> **ACTIVITY**: Rewrite the entries below without the pictures, renaming every "majority slice" to "dominant slice" and leaving everything else unchanged.

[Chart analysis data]
== Segment start ==

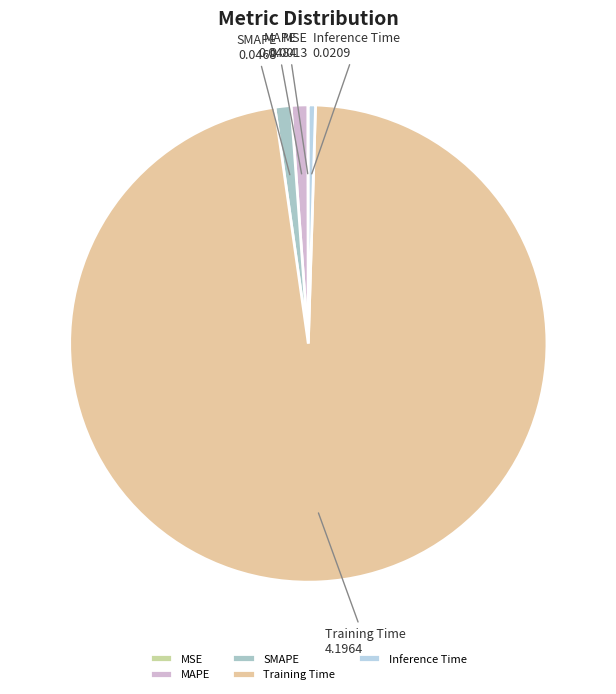

Is there a majority slice in this chart?

Yes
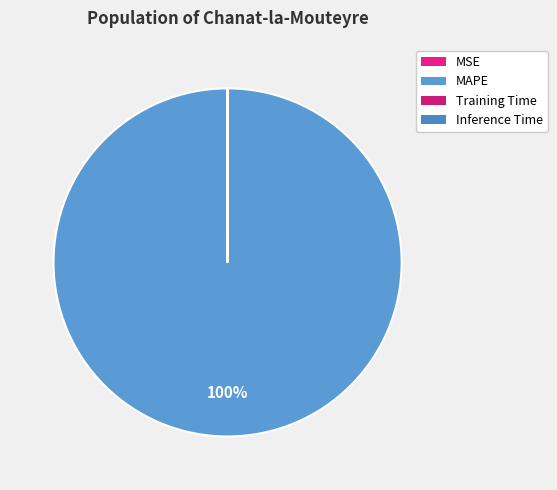

Is there a majority slice in this chart?

Yes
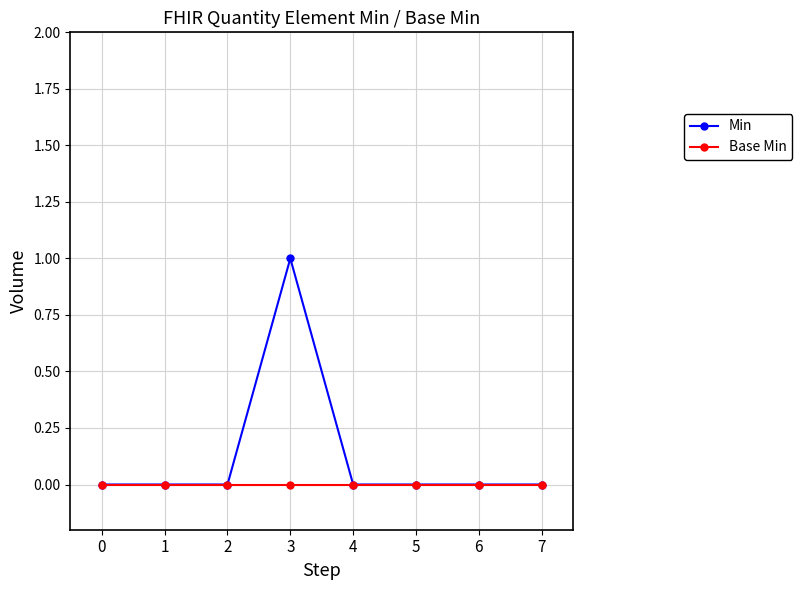

What is the spread (max minus min) of values at 3?

1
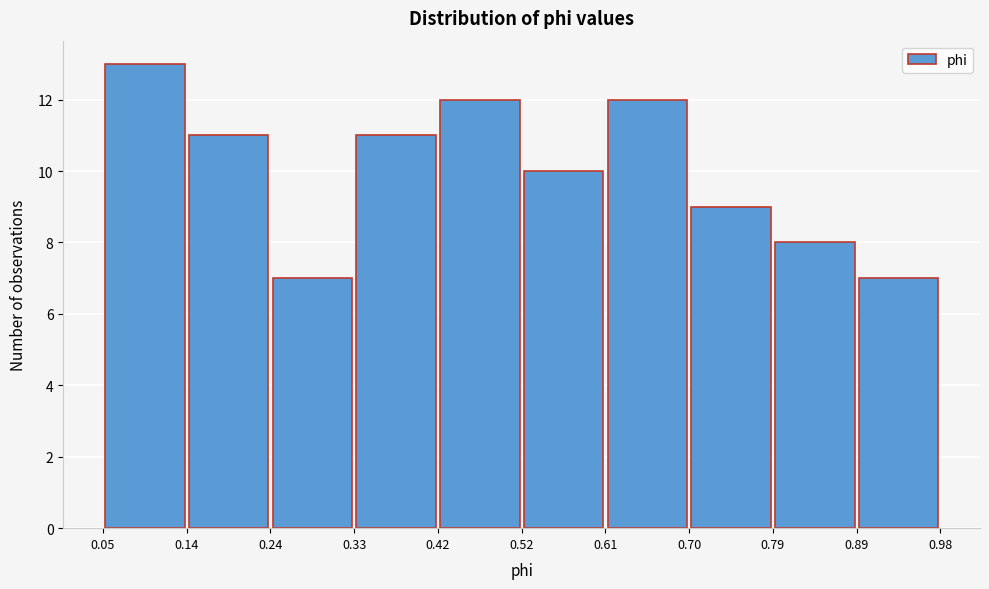

What is the height of the bar covering 0.70 to 0.79 on the x-axis? The values are not printed on the chart, so give them approximately, as read against the axis.

9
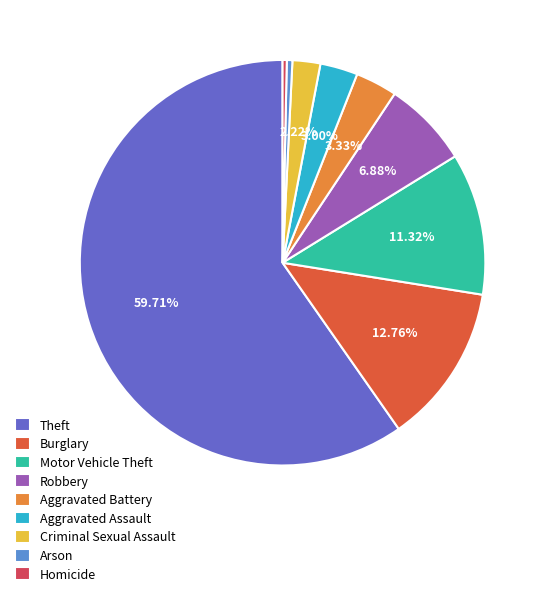

What portion of the pie excludes Criminal Sexual Assault?

97.8%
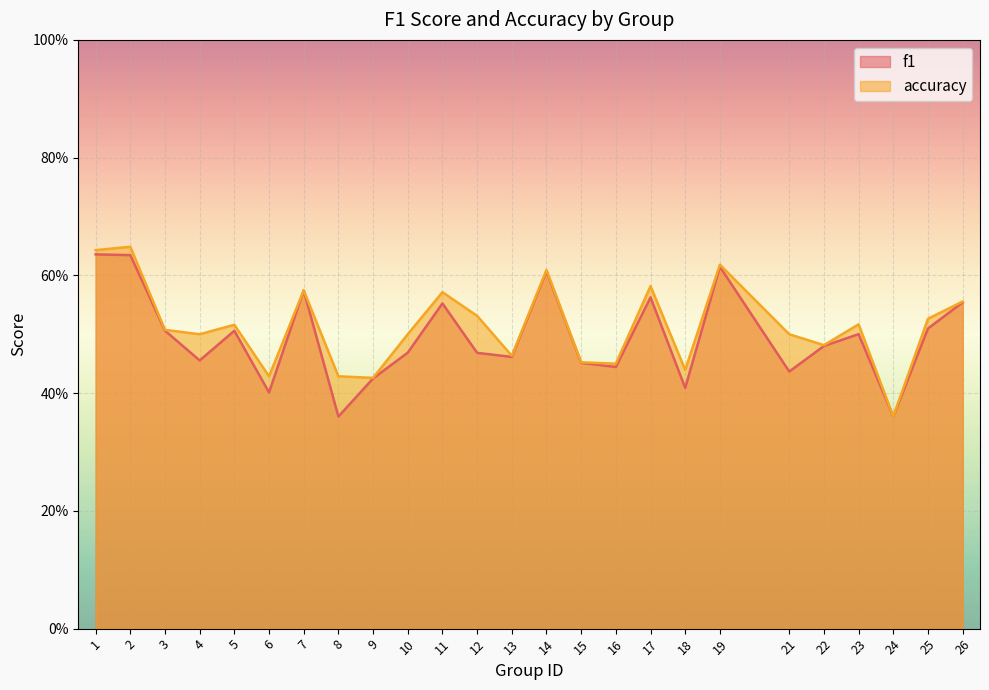

Count the number of categories in the chart.

25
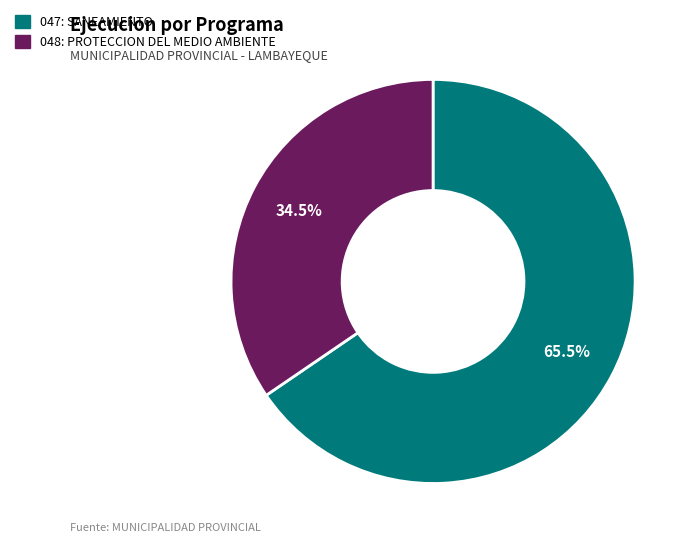

What is the total percentage of 048: PROTECCION DEL MEDIO AMBIENTE and 047: SANEAMIENTO?

100.0%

== Segment end ==

> **SOLUTION FOR THIS EXERCISE**:
Is there a dominant slice in this chart?

Yes

Is there a dominant slice in this chart?

Yes

What is the spread (max minus min) of values at 3?

1

What is the height of the bar covering 0.70 to 0.79 on the x-axis? The values are not printed on the chart, so give them approximately, as read against the axis.

9

What portion of the pie excludes Criminal Sexual Assault?

97.8%

Count the number of categories in the chart.

25

What is the total percentage of 048: PROTECCION DEL MEDIO AMBIENTE and 047: SANEAMIENTO?

100.0%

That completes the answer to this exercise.